> Directions:
• 1. In the sofa buying guide, rewrite the paragraph beginning "Online, you'll find all sorts of guides" more briefly, keeping its main facts.
• 2. Write out the sofa buying guide word for word from "Consider longevity" to "to learn more.".
• 3. According to the sofa buying guide, why should you consider the frame when choosing a sofa, rather than the upholstery alone? Answer in one to three sentences.

> Study text:
·····
Skip to content

We want you to feel passionate about your new sofa. To fall in love with the style, luxuriate in the materials and marvel at how well it fits into your space. But to do that, you need to be equipped with the right knowledge to make the best decision for you.

This guide is a combination of practical tips for choosing the right sofa size, shape and material for your home – but it’s also a window into the emotional side of buying such a central piece of furniture.

Online, you’ll find all sorts of guides that say the same things over and over again – because they all borrow from one another. At Sterling, we’re doing things differently by including insight from one of the industry’s leading sofa experts, Malcolm Walker.

So, if you’re considering a new sofa, you’ve found the perfect resource to help you make a sensible yet spectacular decision.

Key factors to consider when buying a sofa

Before we delve into the guide, we’re sharing some quick tips from our expert to keep in mind when browsing sofas online.

Tips on practicality and comfort

    • Consider the practical requirements first – how big is your family, how many people will sit on the sofa? What will it be used for most?
    • Measure access to your room before you decide on sofa sizes. Once you know what can physically fit, you can then measure the room itself to see how the sofa will sit in the space.
    • Use a physical representation of the measurements to see what the sofa’s footprint will look like in your room. This can be as simple as using old newspapers, masking tape, cardboard or other spare materials.
    • Consider the comfort of the sofa as well as the look and function of it. Wherever possible, try it before you buy it and ensure the ‘sit’ is something you enjoy.
    • Similarly, if you share your home with someone, consider their taste and comfort too. A living room sofa that only you enjoy isn’t going to please your partner.

Advice on choosing a style

    • Order swatches of the material you’re interested in to see what it looks like in your home and feels like against your skin.
    • Select a style that complements your home’s design – but don’t try to buy a sofa based on a particular seasonal trend. Instead, choose something that can be restyled with throw rugs, cushions etc.
    • You don’t need to know every type of artistic style or design trend to make a choice. Instead, take inspiration from sofas you’ve seen in real life and adopt a loose idea of a favourite trend, like modern, traditional or casual, to help guide your research.
Sofa swatches of blue, green, grey, brown and yellow velvet fabrics

You can order swatches online or see them at one of our stores to ensure that the material you're interested in truly fits in with your home decor.

Consider longevity

    • How much maintenance are you willing to put in? Be realistic, don’t overcommit to a routine you don’t actually keep to. Choose a sofa that fits into your lifestyle.
    • Don’t make a choice based solely on upholstery – consider the frame too. A high-quality frame will add years to your new sofa’s lifespan and protect it against wear.
    • Certain materials are longer-lasting than others, but may also require more upkeep. Always consider both when browsing. Keep reading this guide to see how upholstery materials affect your chosen sofa.

Size and space

    • Measure access before anything else – if you can’t fit the sofa through a doorway, then you can’t enjoy it in your home. Read our measuring guide to learn more.
·····
> Data section:
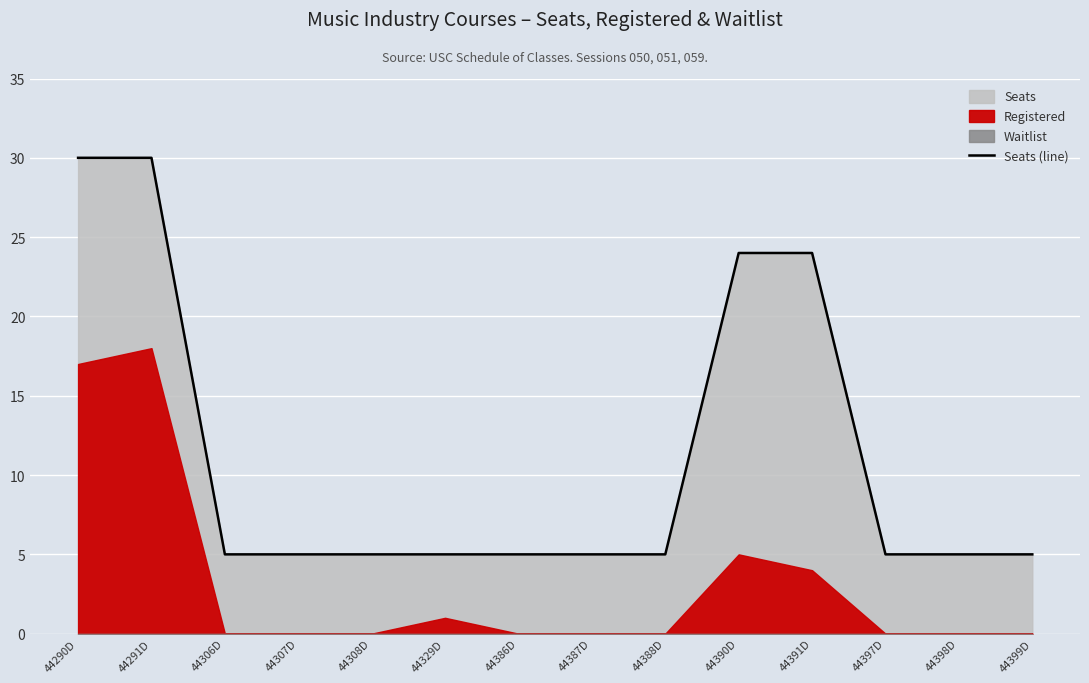

What is the label of the 9th point from the left?

44388D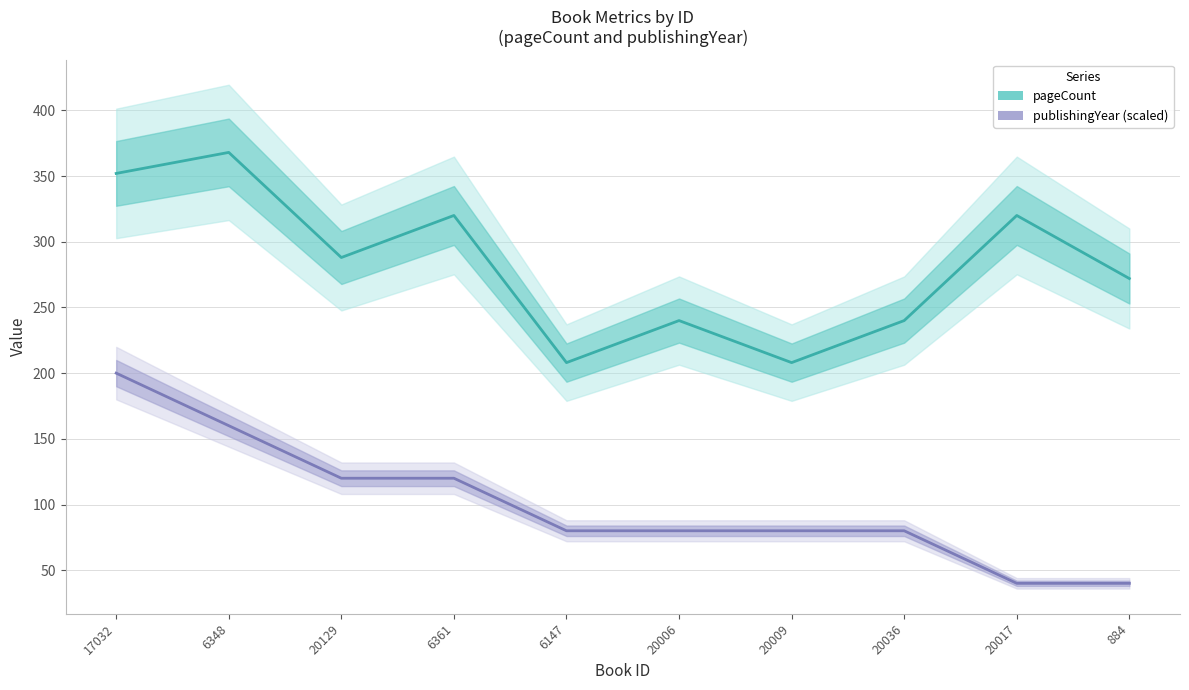

In pageCount, how many points are lower than both neighbors (excluding endpoints)?

3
·····
> Answers for each item:
• 1. Many online sofa guides repeat the same advice because they borrow from one another. Sterling takes a different approach by including insight from Malcolm Walker, one of the industry's leading sofa experts.

• 2.
Consider longevity

    • How much maintenance are you willing to put in? Be realistic, don’t overcommit to a routine you don’t actually keep to. Choose a sofa that fits into your lifestyle.
    • Don’t make a choice based solely on upholstery – consider the frame too. A high-quality frame will add years to your new sofa’s lifespan and protect it against wear.
    • Certain materials are longer-lasting than others, but may also require more upkeep. Always consider both when browsing. Keep reading this guide to see how upholstery materials affect your chosen sofa.

Size and space

    • Measure access before anything else – if you can’t fit the sofa through a doorway, then you can’t enjoy it in your home. Read our measuring guide to learn more.

• 3. A high-quality frame will add years to the sofa's lifespan. It will also protect the sofa against wear.